Le TOL conclut sa saison avec « L’Ouest solitaire », une comédie grinçante. Au menu, petites rancœurs, grandes dissimulations et l’atmosphère délétère d’une région négligée, le tout saupoudré d’une bonne dose de confrontations acerbes… et d’humour très très noir.
De son enfance dans le comté de Galway, dans l’ouest de l’Irlande, Martin McDonagh a tiré l’inspiration nécessaire à la plupart de ses pièces. « L’Ouest solitaire », c’est celui du chômage, de l’avenir bouché, du célibat forcé et de l’alcoolisme qui en est le pendant. Tout un cercle vicieux qui installe une atmosphère de déliquescence prompte à contaminer tout individu pourtant bien disposé.

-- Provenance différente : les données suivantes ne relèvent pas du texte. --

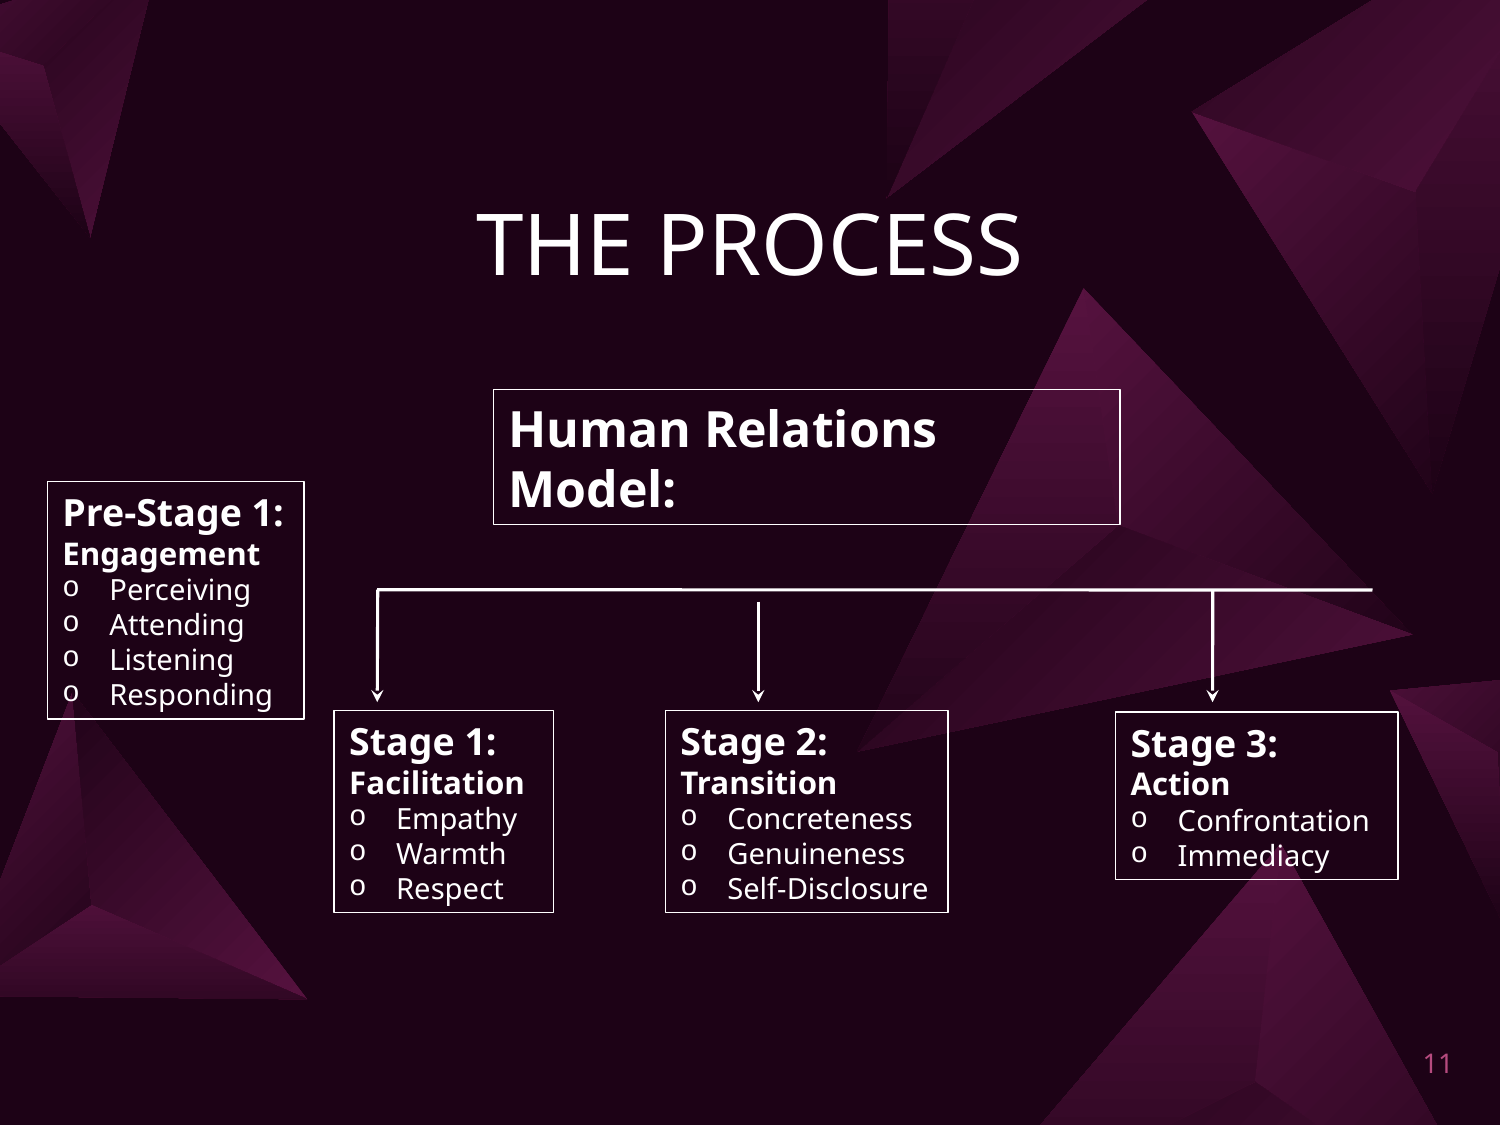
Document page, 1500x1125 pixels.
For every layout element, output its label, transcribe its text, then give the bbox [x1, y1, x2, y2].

title The Process [218, 176, 1282, 307]
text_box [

Coleman (Joël Delsaut) et Valene (Jean-Marc Barthélemy) en savent quelque chose, eux qui malgré le deuil de leur père ne peuvent toujours pas se supporter et se chamaillent dans leur maison commune à propos de leur dose de gnôle ou de chips peu ragoûtantes. S’y ajoute le curé de la paroisse (Pitt Simon) qui, miné par les incessants conflits entre habitants et l’absence de perspectives dans cette région, a lui aussi trouvé refuge dans la boisson. Sans que cela gêne Girleen (Eugénie Anselin), dealeuse d’alcool frelaté qui en pince pour le clergyman cabossé.
Ce décor planté, McDonagh construit une pièce qui mêle le comique le plus hilarant (les altercations entre les deux frères qui ne se supportent plus depuis des décennies) et la tragédie la plus sombre (le taux de morts violentes du village semble terriblement élevé). Plutôt que de s’apitoyer sur le sort peu enviable de ses personnages, le dramaturge utilise leur infortune comme une fondation sur laquelle il bâtit un immeuble d’humour noir. Un regret, cependant, que les jurons et la trivialité anglaise soient si reconnaissables sous le vernis de la traduction : on n’est pas vulgaire en français comme en anglais, et si l’auteur a tenu à utiliser le parler local de son Ouest irlandais, l’adaptation (parue pourtant chez Actes Sud) aurait pu trouver une solution moins « globish ». Le liant de l’ensemble se révèle également fragile, faisant parfois penser à une succession de sketches avec un thème commun.
Heureusement, la belle énergie des comédiens et de la comédienne emporte l’adhésion du spectateur, avec des rires francs puis des gorges qui se nouent. Les engueulades et les séances de révélations défilent à un rythme soutenu, qui parfois peut laisser le souffle court. La composition de Pitt Simon, jeune curé déjà revenu de tout qui fait son possible pour ignorer son attirance pour Girleen, est particulièrement à saluer. Aux petits oignons aussi, le décor et les costumes de Jeanny Kratochwil, qui rendent l’atmosphère à la fois vieillotte et moderne (puisque cet Ouest solitaire existe toujours bel et bien) parfaitement palpable.
Facile donc pour Marion Poppenborg, la metteuse en scène, de s’emparer d’un texte énergique au possible et d’élaguer tout mouvement trop statique pour transformer le spectacle en un immense maelstrom dont on ne ressort pas indemne. Car ces secrets de famille, ces amours contrariées et ces morts quelquefois suspectes font écho dans la tête du spectateur, tel un petit diable qui essaye de faire taire la bonne conscience. Basculer dans la noirceur ou pas, telle sera l’alternative offerte le temps de la pièce. Pas la meilleure publicité pour le tourisme dans l’ouest de l’Irlande, mais une expérience immersive qu’on n’oubliera pas de sitôt.